My mother's maiden name, Knowles, is also a locative, cognate with the word "knoll," whose roots go back through Old English to Old Teutonic. In the 1881 census the Knowleses are also concentrated in Lancashire, though further north, on the Preston-Blackburn axis, and with considerable smearing east into Yorkshire and south into Cheshire and Warwickshire. Commonest occupations: Scholar, Cotton Weaver, Coal Miner, Housekeeper, Agricultural Labourer, Dressmaker, Domestic Servant, Annuitant (?), Labourer, Cotton Spinner, General Labourer, Laundress, General Servant, Grocer, Charwoman, Hat Trimmer, Carter, Dress Maker, No Occupation, Joiner, Cotton Winder, Farm Labourer (no, I don't know how this differs from "Agricultural Labourer"), Hatter, Farmers Wife, Farmers Son, Stonemason.
To complete the set, the Chinese surnames of my wife's father and mother, Qi (齊) and Han (韓), are also locatives. They are the names of fiefs bestowed on descendants of early Zhou Dynasty monarchs in the 11th to 9th centuries B.C. Their locations and boundaries can be inspected on page 5 of Hermann's Historical Atlas of China, and they have entries in Wikipedia here and here.
The surnames of my ancestors, for as far back as I know any (1808) were as follows, in male=female pairs, with Xxx for unknowns.

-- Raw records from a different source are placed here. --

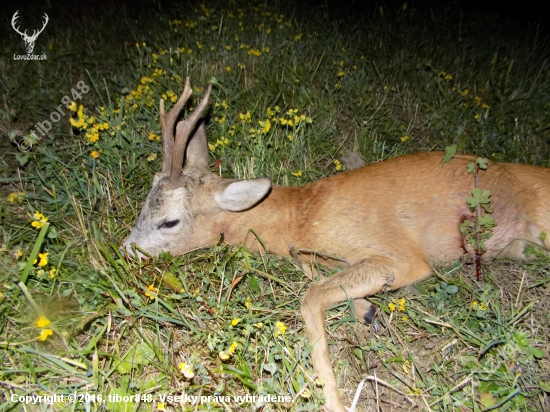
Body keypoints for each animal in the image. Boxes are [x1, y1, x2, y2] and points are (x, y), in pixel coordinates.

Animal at [124, 78, 550, 412]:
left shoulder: (402, 255)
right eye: (144, 202)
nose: (126, 250)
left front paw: (334, 400)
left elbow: (311, 296)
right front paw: (367, 311)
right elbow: (314, 274)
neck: (299, 215)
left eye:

Parents: Derbyshire=Knowles.
Grandparents: Derbyshire=Daniels, Knowles=Perry/Paddey.
Great-Grandparents: Derbyshire=Xxx, Daniels=Suthers, Knowles=Hadlington, Paddey=Jones.
Great2-Grandparents: Derbyshire=Xxx, Xxx=Xxx, Daniels=Xxx, Suthers=Xxx, Knowles=Xxx, Hadlington=Woodall, Paddey=Middleton, Jones=Xxx.

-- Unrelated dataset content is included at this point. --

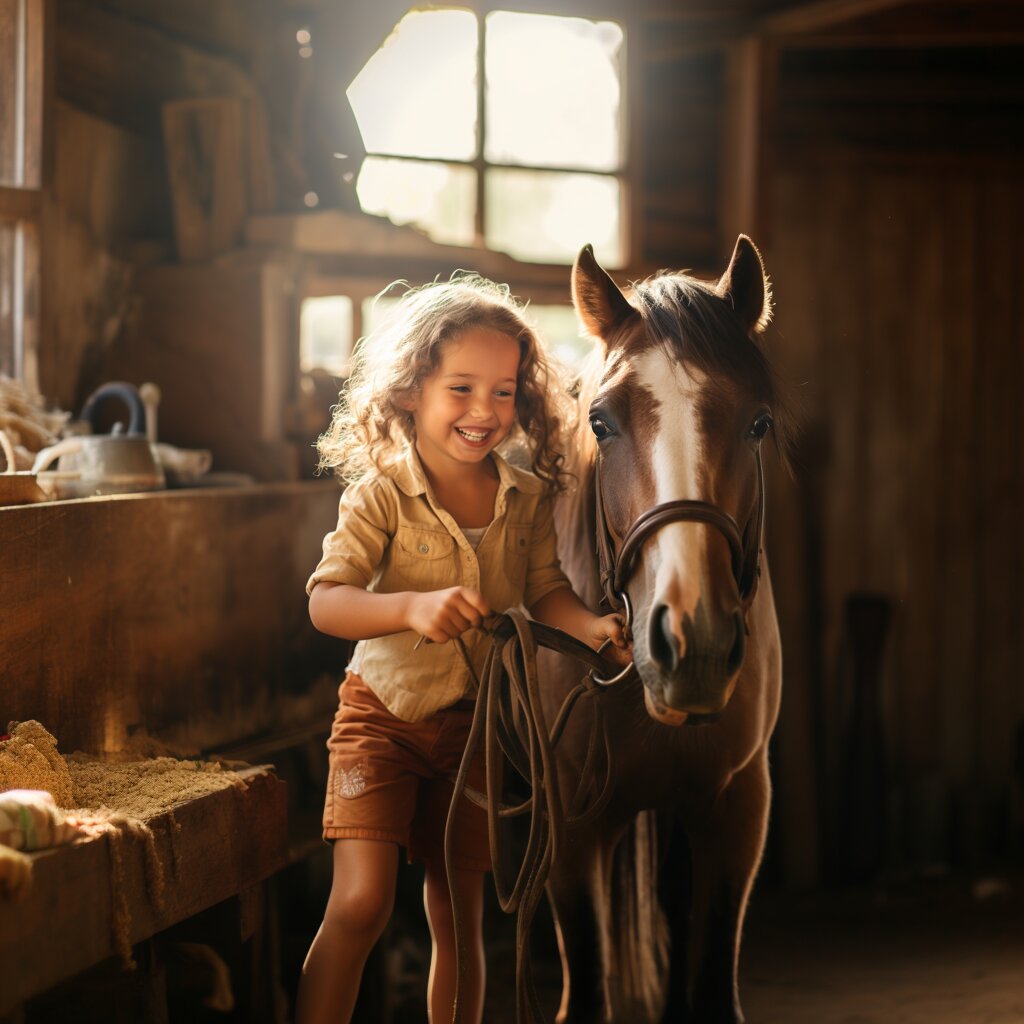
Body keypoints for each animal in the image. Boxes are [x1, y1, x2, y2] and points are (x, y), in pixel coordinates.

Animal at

Great3-Grandparents: Derbyshire=Xxx, Xxx=Xxx, Xxx=Xxx, Xxx=Xxx, Daniels=Xxx, Xxx=Xxx, Suthers=Xxx, Xxx=Xxx, Knowles=Xxx, Xxx=Xxx, Hadlington=Xxx, Woodall=Hillman, Paddey=Parker, Middleton=Xxx, Jones=Xxx, Xxx=Xxx.
Great4-Grandparents: Derbyshire=Xxx, Xxx=Xxx, Xxx=Xxx, Xxx=Xxx, Xxx=Xxx, Xxx=Xxx, Xxx=Xxx, Xxx=Xxx, Daniels=Xxx, Xxx=Xxx, Xxx=Xxx, Xxx=Xxx, Suthers=Xxx, Xxx=Xxx, Xxx=Xxx, Xxx=Xxx, Knowles=Xxx, Xxx=Xxx, Xxx=Xxx, Xxx=Xxx, Hadlington=Xxx, Xxx=Xxx, Woodall=Xxx, Hillman=Xxx, Paddey=Bate, Parker=Xxx, Middleton=Xxx, Xxx=Xxx, Jones=Xxx, Xxx=Xxx, Xxx=Xxx, Xxx=Xxx.
The earliest couple both named there were William Paddey, a locksmith, 1743-1827 and Mary Bate, 1740-1820, both of Brewood in Staffordshire.